◆ What needs to be done
Copy every entry. Do not alter a single word.

◆ Records for the task
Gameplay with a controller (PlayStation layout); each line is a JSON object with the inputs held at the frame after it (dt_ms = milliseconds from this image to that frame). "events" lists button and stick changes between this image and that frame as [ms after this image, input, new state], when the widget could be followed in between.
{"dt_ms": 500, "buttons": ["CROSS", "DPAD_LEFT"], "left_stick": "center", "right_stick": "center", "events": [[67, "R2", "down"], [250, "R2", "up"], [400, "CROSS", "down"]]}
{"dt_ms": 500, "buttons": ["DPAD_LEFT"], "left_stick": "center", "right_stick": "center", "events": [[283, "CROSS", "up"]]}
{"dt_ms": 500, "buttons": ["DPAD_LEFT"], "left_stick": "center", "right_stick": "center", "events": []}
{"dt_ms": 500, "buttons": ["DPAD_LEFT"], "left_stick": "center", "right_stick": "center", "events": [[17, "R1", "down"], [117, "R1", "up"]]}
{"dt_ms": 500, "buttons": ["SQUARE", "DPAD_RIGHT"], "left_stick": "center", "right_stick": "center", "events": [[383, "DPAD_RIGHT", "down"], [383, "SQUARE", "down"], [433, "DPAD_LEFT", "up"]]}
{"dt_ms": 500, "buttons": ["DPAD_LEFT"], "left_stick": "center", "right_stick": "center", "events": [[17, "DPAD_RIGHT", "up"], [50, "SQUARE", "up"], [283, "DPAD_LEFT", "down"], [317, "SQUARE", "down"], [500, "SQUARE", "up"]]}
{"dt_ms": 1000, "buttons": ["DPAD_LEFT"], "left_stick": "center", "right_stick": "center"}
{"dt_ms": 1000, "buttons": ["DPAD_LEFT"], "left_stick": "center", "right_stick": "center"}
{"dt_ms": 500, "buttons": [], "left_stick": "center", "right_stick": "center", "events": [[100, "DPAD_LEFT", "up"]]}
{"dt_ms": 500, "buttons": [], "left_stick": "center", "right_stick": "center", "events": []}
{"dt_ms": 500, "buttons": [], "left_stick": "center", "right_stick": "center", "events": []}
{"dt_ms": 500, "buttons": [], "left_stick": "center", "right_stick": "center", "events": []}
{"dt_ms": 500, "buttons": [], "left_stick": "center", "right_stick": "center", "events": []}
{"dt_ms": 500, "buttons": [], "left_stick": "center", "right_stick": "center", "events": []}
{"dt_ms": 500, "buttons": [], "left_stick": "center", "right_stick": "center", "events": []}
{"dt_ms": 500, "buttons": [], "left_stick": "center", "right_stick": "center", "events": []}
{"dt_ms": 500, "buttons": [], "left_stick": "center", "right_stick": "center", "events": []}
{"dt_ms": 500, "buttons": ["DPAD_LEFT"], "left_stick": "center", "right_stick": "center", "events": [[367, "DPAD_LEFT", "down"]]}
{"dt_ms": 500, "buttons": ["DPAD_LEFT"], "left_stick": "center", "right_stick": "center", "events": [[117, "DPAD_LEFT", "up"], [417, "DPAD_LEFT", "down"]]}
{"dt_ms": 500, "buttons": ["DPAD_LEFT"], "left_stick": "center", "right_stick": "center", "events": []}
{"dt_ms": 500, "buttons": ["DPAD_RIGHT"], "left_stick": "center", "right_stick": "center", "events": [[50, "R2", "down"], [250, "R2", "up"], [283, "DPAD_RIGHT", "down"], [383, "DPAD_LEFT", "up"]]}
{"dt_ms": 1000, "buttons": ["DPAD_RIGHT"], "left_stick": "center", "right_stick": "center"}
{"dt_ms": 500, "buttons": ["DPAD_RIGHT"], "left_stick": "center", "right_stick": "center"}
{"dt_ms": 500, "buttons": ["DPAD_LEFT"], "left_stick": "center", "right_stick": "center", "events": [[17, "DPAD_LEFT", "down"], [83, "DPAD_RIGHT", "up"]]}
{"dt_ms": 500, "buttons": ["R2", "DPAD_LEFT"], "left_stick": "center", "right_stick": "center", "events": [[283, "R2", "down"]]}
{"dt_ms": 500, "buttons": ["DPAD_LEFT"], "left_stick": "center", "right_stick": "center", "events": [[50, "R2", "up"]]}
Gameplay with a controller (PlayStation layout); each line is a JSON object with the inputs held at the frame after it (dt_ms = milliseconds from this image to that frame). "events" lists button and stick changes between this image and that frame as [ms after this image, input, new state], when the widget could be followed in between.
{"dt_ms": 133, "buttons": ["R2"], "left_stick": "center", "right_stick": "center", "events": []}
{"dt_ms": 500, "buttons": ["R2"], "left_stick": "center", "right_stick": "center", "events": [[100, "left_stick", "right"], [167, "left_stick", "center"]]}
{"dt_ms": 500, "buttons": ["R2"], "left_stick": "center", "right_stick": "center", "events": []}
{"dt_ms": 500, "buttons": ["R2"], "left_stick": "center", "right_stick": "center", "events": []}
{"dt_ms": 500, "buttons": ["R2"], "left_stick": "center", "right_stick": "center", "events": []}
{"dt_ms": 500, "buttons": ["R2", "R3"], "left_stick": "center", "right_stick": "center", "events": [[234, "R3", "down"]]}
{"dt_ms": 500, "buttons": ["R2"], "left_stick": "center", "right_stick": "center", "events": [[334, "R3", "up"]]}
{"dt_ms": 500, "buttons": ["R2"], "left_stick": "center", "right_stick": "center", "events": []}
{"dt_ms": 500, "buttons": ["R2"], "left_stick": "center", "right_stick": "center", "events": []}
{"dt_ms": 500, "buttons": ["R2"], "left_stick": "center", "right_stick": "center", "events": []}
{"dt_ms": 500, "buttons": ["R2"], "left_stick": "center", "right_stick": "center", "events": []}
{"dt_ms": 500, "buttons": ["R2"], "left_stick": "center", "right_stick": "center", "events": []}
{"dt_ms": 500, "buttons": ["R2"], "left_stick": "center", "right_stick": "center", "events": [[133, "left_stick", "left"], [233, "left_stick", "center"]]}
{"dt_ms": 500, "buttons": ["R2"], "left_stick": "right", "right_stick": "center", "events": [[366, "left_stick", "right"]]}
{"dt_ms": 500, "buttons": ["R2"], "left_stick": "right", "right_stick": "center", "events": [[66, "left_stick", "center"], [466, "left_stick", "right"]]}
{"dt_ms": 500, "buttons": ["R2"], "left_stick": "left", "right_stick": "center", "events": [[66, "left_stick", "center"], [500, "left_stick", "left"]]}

◆ Exercise answer
Gameplay with a controller (PlayStation layout); each line is a JSON object with the inputs held at the frame after it (dt_ms = milliseconds from this image to that frame). "events" lists button and stick changes between this image and that frame as [ms after this image, input, new state], when the widget could be followed in between.
{"dt_ms": 500, "buttons": ["CROSS", "DPAD_LEFT"], "left_stick": "center", "right_stick": "center", "events": [[67, "R2", "down"], [250, "R2", "up"], [400, "CROSS", "down"]]}
{"dt_ms": 500, "buttons": ["DPAD_LEFT"], "left_stick": "center", "right_stick": "center", "events": [[283, "CROSS", "up"]]}
{"dt_ms": 500, "buttons": ["DPAD_LEFT"], "left_stick": "center", "right_stick": "center", "events": []}
{"dt_ms": 500, "buttons": ["DPAD_LEFT"], "left_stick": "center", "right_stick": "center", "events": [[17, "R1", "down"], [117, "R1", "up"]]}
{"dt_ms": 500, "buttons": ["SQUARE", "DPAD_RIGHT"], "left_stick": "center", "right_stick": "center", "events": [[383, "DPAD_RIGHT", "down"], [383, "SQUARE", "down"], [433, "DPAD_LEFT", "up"]]}
{"dt_ms": 500, "buttons": ["DPAD_LEFT"], "left_stick": "center", "right_stick": "center", "events": [[17, "DPAD_RIGHT", "up"], [50, "SQUARE", "up"], [283, "DPAD_LEFT", "down"], [317, "SQUARE", "down"], [500, "SQUARE", "up"]]}
{"dt_ms": 1000, "buttons": ["DPAD_LEFT"], "left_stick": "center", "right_stick": "center"}
{"dt_ms": 1000, "buttons": ["DPAD_LEFT"], "left_stick": "center", "right_stick": "center"}
{"dt_ms": 500, "buttons": [], "left_stick": "center", "right_stick": "center", "events": [[100, "DPAD_LEFT", "up"]]}
{"dt_ms": 500, "buttons": [], "left_stick": "center", "right_stick": "center", "events": []}
{"dt_ms": 500, "buttons": [], "left_stick": "center", "right_stick": "center", "events": []}
{"dt_ms": 500, "buttons": [], "left_stick": "center", "right_stick": "center", "events": []}
{"dt_ms": 500, "buttons": [], "left_stick": "center", "right_stick": "center", "events": []}
{"dt_ms": 500, "buttons": [], "left_stick": "center", "right_stick": "center", "events": []}
{"dt_ms": 500, "buttons": [], "left_stick": "center", "right_stick": "center", "events": []}
{"dt_ms": 500, "buttons": [], "left_stick": "center", "right_stick": "center", "events": []}
{"dt_ms": 500, "buttons": [], "left_stick": "center", "right_stick": "center", "events": []}
{"dt_ms": 500, "buttons": ["DPAD_LEFT"], "left_stick": "center", "right_stick": "center", "events": [[367, "DPAD_LEFT", "down"]]}
{"dt_ms": 500, "buttons": ["DPAD_LEFT"], "left_stick": "center", "right_stick": "center", "events": [[117, "DPAD_LEFT", "up"], [417, "DPAD_LEFT", "down"]]}
{"dt_ms": 500, "buttons": ["DPAD_LEFT"], "left_stick": "center", "right_stick": "center", "events": []}
{"dt_ms": 500, "buttons": ["DPAD_RIGHT"], "left_stick": "center", "right_stick": "center", "events": [[50, "R2", "down"], [250, "R2", "up"], [283, "DPAD_RIGHT", "down"], [383, "DPAD_LEFT", "up"]]}
{"dt_ms": 1000, "buttons": ["DPAD_RIGHT"], "left_stick": "center", "right_stick": "center"}
{"dt_ms": 500, "buttons": ["DPAD_RIGHT"], "left_stick": "center", "right_stick": "center"}
{"dt_ms": 500, "buttons": ["DPAD_LEFT"], "left_stick": "center", "right_stick": "center", "events": [[17, "DPAD_LEFT", "down"], [83, "DPAD_RIGHT", "up"]]}
{"dt_ms": 500, "buttons": ["R2", "DPAD_LEFT"], "left_stick": "center", "right_stick": "center", "events": [[283, "R2", "down"]]}
{"dt_ms": 500, "buttons": ["DPAD_LEFT"], "left_stick": "center", "right_stick": "center", "events": [[50, "R2", "up"]]}
Gameplay with a controller (PlayStation layout); each line is a JSON object with the inputs held at the frame after it (dt_ms = milliseconds from this image to that frame). "events" lists button and stick changes between this image and that frame as [ms after this image, input, new state], when the widget could be followed in between.
{"dt_ms": 133, "buttons": ["R2"], "left_stick": "center", "right_stick": "center", "events": []}
{"dt_ms": 500, "buttons": ["R2"], "left_stick": "center", "right_stick": "center", "events": [[100, "left_stick", "right"], [167, "left_stick", "center"]]}
{"dt_ms": 500, "buttons": ["R2"], "left_stick": "center", "right_stick": "center", "events": []}
{"dt_ms": 500, "buttons": ["R2"], "left_stick": "center", "right_stick": "center", "events": []}
{"dt_ms": 500, "buttons": ["R2"], "left_stick": "center", "right_stick": "center", "events": []}
{"dt_ms": 500, "buttons": ["R2", "R3"], "left_stick": "center", "right_stick": "center", "events": [[234, "R3", "down"]]}
{"dt_ms": 500, "buttons": ["R2"], "left_stick": "center", "right_stick": "center", "events": [[334, "R3", "up"]]}
{"dt_ms": 500, "buttons": ["R2"], "left_stick": "center", "right_stick": "center", "events": []}
{"dt_ms": 500, "buttons": ["R2"], "left_stick": "center", "right_stick": "center", "events": []}
{"dt_ms": 500, "buttons": ["R2"], "left_stick": "center", "right_stick": "center", "events": []}
{"dt_ms": 500, "buttons": ["R2"], "left_stick": "center", "right_stick": "center", "events": []}
{"dt_ms": 500, "buttons": ["R2"], "left_stick": "center", "right_stick": "center", "events": []}
{"dt_ms": 500, "buttons": ["R2"], "left_stick": "center", "right_stick": "center", "events": [[133, "left_stick", "left"], [233, "left_stick", "center"]]}
{"dt_ms": 500, "buttons": ["R2"], "left_stick": "right", "right_stick": "center", "events": [[366, "left_stick", "right"]]}
{"dt_ms": 500, "buttons": ["R2"], "left_stick": "right", "right_stick": "center", "events": [[66, "left_stick", "center"], [466, "left_stick", "right"]]}
{"dt_ms": 500, "buttons": ["R2"], "left_stick": "left", "right_stick": "center", "events": [[66, "left_stick", "center"], [500, "left_stick", "left"]]}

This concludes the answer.